All the figures the engineer at the power company was running were based on max load 100% of the time at all feeder locations coming from that transformer. That is 4 total meters. (The 3 on my building and one on a small single bed apartment next to my building.) Of the 4, only 2 are currently in use, mine being the highest usage. After talking further with the engineer about how little power is actually being used he seems EXTREMELY confident that I could basically do whatever I wanted with the existing power without negatively affecting anyone. So the plan to upgrade transformers, etc is out for now so long as half of the meters continue being out of service. (Which they will be, haven't been in service for years.)

I need to head over there and pay some more attention to the wire sizing feeding the fuse boxes after the meters. I have many options now that I have the go ahead to do what I want. I can either pull more amperage from my current service or activate one of the other meters and pull new service from it.

But one thing I am researching now is how to size the wire that will be feeding my welder circuit from the main. Can anyone help here?

And thanks for the input everyone.
 
This is finally coming to an end result.

My 100 amp service and the unused meter's service both have a 2-ga aluminum cable feeding to the fuse boxes. Going by NEC table 301-16 that means the max amps I can pull is about 100. The weird thing is that from the fuse box to my breaker box it is all 4-ga al and the other box is all 2-ga al. That means technically the cable in my shop is not rated for the service, yet it does fine. I found this funny since my service powers my massive shop and office whereas the other one powers an office the size of a small closet. So rather than trying to tax my tiny 4-ga wires with even more amps than they are already feeding, I am having the unused meter activated. This is convenient because its 2-ga cable actually runs through my shop right where I want the welder service at. The plan is to replace my 100-amp fuses at the meter with 150, install a breaker box inside that is fed through a 125-amp breaker which will feed the welder. Yes, I know technically the cable is not rated for that mush, but it seems there is a large safety factor built into those ratings based on my shop's service cable.

Even so, I still won't be able to feed the welder everything it wants, but it will be enough for me. There is also a power factor correction capacitor set for the welder that brings max draw down to 125 amps should I ever want it.
 
Without knowing the specifics or your situation, I really can't comment further. However I am curious. I am assuming this as an overhead service drop form a pole mounted transformer bank.
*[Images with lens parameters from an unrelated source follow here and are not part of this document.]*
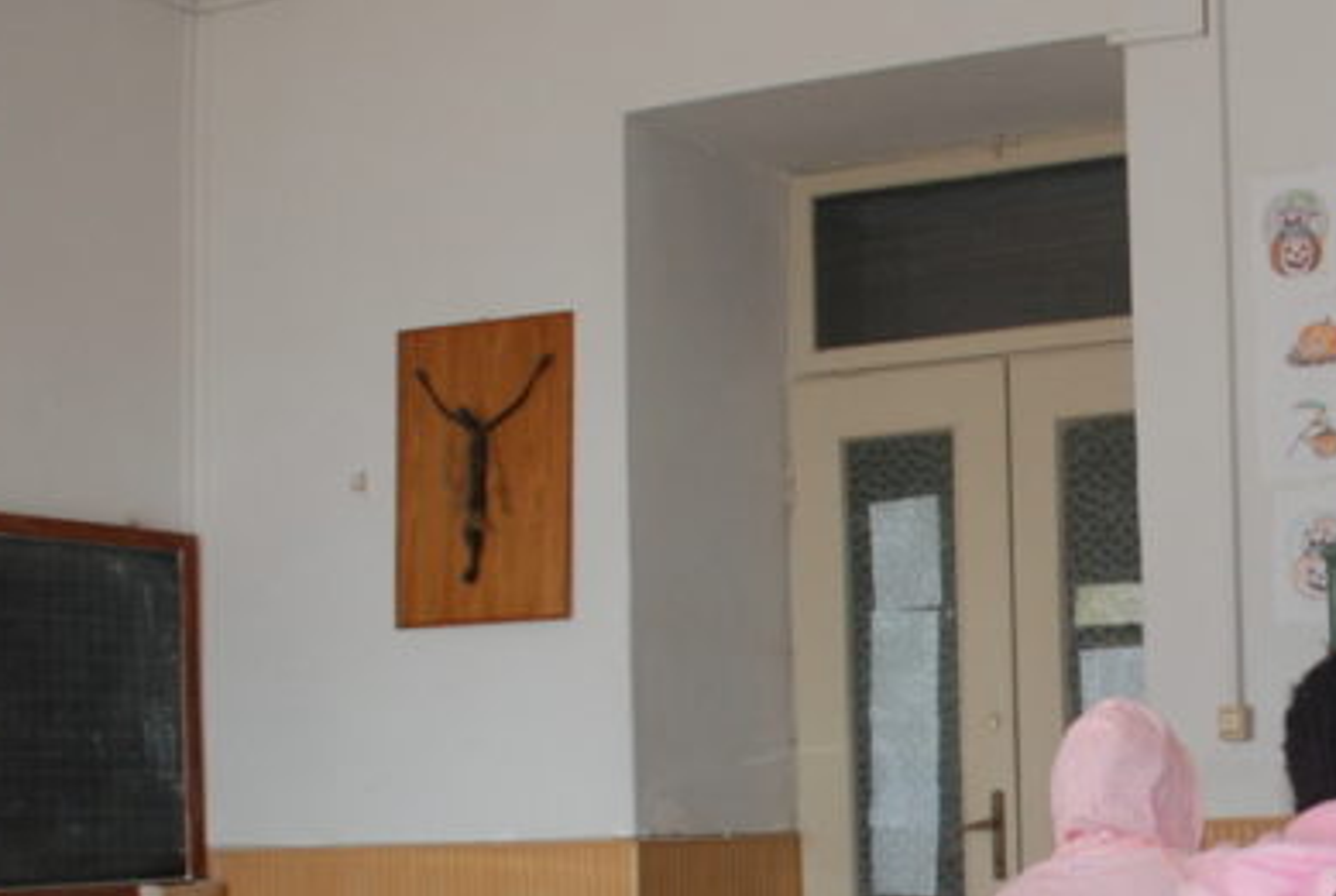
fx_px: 2640
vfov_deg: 19.1
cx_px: 1216
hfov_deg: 27.3
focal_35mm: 71
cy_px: 680
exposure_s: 1/60
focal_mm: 18
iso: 400
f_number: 4
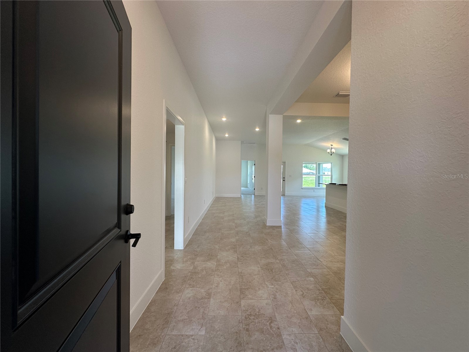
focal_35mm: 14
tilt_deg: -0.4
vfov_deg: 85.7
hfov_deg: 102.1
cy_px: 176
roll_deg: -1.1
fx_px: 190
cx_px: 234
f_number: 2.2
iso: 80
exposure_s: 1/120
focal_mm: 2.22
There should be (typically) a splice point at the building mounted weatherhead that the power company splices into the customer supplied service entrance conductors that go to the meter and then into the breaker panel. Are you saying that the #2 AL is the wire size in the conduit from the weatherhead, thru the meter, and into the panel?
 
Puppy said:
Without knowing the specifics or your situation, I really can't comment further. However I am curious. I am assuming this as an overhead service drop form a pole mounted transformer bank. There should be (typically) a splice point at the building mounted weatherhead that the power company splices into the customer supplied service entrance conductors that go to the meter and then into the breaker panel. Are you saying that the #2 AL is the wire size in the conduit from the weatherhead, thru the meter, and into the panel?

No. That is much bigger than #2. That is what the engineer was pointing at when he came out and said that it was capable of "way more than 200 amps." From there the service goes down to the 3 meters and from each meter it goes to a fuse box via #2 at each. From the fuse box it goes into the respective building units. My unit is the largest but has the smallest cable coming from the box, #4. The small office space that isn't being used and I am now paying for has #2 going to it from the fuse box and happens to run through my shop before it goes into the office. So I'm just going to cut the cable to the office and put my own box at the cut. If the office ever gets used again I'll reassess.

Oh, and for whoever initially mentioned to look at the big number on my transformer, it is 50kwh.